== Entries supplied ==
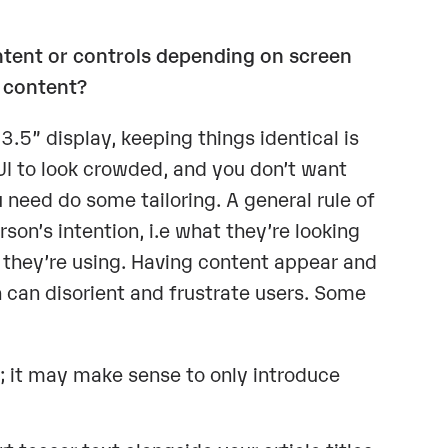
ontent or controls depending on screen
 content?
.5” display, keeping things identical is
UI to look crowded, and you don’t want
u need do some tailoring. A general rule of
son’s intention, i.e what they’re looking
en they’re using. Having content appear and
 can disorient and frustrate users. Some
 it may make sense to only introduce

== What you are asked to do ==
This exercise asks for an exact repeat of the lines from the one holding "son’s intention, i.e what they’re looking" through the end of the data above.

== Written response ==
son’s intention, i.e what they’re looking
en they’re using. Having content appear and
 can disorient and frustrate users. Some
 it may make sense to only introduce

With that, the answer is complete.